Las neuronas también se ponen sus moños a estas horas y están prestas a manifestarse en contra de la tiranía que represnta cualquier labor a tan imprudentes horas de la mañana. Tentado a hacerles caso, prendo el bóiler y alisto mi ropa -la que debería responder a un llamado étnico- y trato de repasar mentalmente, cada uno de los pasos que daré hasta antes de salir disparado al trabajo.
El adormecimiento de los primeros minutos va cediendo su lugar a una franca flojera; dispuesto como estoy a vencer todo tipo de obstáculo en el cumplimiento de mi deber, estiro todo lo que me queda de humanidad y siento cómo cada uno de mis deteriorados músculos vuelve a su lugar hasta darme nuevamente forma antropoide.

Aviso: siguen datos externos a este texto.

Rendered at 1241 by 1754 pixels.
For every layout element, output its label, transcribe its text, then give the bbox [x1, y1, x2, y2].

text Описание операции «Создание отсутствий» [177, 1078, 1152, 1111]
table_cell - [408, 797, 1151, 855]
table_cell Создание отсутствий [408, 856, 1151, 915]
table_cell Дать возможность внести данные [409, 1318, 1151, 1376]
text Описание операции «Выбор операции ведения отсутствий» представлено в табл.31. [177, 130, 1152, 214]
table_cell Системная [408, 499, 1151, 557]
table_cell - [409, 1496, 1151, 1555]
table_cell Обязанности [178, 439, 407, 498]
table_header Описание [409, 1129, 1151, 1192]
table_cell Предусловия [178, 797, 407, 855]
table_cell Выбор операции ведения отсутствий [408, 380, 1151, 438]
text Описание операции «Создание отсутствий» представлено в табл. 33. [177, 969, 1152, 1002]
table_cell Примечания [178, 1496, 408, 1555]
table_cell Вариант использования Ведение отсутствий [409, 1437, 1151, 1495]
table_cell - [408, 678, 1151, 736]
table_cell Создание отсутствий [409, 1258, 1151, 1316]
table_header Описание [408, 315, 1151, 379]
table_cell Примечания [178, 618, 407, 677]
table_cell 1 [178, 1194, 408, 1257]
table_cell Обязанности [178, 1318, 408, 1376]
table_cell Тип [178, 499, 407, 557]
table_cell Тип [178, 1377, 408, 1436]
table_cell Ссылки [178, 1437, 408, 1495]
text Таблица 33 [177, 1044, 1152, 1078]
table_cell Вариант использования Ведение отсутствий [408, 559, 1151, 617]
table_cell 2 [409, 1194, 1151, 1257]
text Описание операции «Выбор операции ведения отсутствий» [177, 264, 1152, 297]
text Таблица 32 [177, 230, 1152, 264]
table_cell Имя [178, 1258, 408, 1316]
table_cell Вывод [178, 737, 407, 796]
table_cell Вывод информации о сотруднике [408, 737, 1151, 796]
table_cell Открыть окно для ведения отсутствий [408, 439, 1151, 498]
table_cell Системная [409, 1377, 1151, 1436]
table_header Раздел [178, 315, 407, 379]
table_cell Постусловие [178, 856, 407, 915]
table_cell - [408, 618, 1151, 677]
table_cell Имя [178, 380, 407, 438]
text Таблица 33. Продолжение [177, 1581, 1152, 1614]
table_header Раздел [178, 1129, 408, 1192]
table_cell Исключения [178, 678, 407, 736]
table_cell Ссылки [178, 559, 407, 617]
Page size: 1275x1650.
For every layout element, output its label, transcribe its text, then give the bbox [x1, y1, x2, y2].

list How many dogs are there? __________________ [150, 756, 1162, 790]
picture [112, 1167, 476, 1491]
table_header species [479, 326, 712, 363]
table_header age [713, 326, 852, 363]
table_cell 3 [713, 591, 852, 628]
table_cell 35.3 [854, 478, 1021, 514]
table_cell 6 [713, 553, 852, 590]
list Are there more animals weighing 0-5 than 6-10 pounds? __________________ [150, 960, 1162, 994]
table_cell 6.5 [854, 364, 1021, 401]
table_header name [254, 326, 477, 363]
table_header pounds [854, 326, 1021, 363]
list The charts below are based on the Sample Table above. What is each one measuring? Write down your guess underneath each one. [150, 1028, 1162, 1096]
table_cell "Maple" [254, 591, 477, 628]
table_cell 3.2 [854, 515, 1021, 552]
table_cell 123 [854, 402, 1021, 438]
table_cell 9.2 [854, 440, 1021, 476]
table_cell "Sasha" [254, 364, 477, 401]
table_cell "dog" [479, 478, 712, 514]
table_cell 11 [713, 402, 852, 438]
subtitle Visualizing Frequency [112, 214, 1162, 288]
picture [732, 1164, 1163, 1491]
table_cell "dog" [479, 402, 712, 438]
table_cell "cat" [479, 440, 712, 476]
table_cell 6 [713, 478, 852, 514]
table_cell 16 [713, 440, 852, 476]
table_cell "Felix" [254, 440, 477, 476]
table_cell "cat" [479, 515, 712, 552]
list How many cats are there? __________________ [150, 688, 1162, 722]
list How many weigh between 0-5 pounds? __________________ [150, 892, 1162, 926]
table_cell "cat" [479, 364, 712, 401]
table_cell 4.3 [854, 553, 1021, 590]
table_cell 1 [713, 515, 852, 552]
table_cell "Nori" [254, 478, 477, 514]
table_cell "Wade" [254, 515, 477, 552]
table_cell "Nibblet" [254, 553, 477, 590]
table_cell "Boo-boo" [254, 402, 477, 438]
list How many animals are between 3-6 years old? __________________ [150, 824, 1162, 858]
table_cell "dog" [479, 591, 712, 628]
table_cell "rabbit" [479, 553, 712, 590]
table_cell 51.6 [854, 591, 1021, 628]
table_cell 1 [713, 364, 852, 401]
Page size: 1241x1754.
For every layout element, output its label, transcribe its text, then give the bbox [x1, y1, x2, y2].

Medio mascullando "que no se me olvide..." entiendo que el destino inmediato es el baño; hago lo que debo hacer, me aseo lo mejor posible bajo las circunstancias y descubro qué no debía olvidar: la toalla. El poco vientecillo invernal que nos queda, golpea mi espalda mietras me peleo con la puerta, tomo la que me queda al alcance y regreso a secarme. Por fin eso parece haberme despertado.
Debo poner el mismo esmero en acomodar todo el manojo de canas que me acompaña desde los catorce años, una tarea un poco más difícil hoy ya que he ido postergando la visita al peluquero; reviso que el pantalón no me haga ver la panza como helado en barquillo (ya debo comprar otros, pues la mayoría ya se queja al tratar de cerrarlos) y todo para ir una miserable hora a atender niños que seguramente no realizaron su tarea.
Menesteres de cada jueves; de seguro, regresaré a las diez y media con la esperanza de dormir aunque sea otra media hora sin lograrlo, como cada semana. Me quito una furtiva lagaña y salud.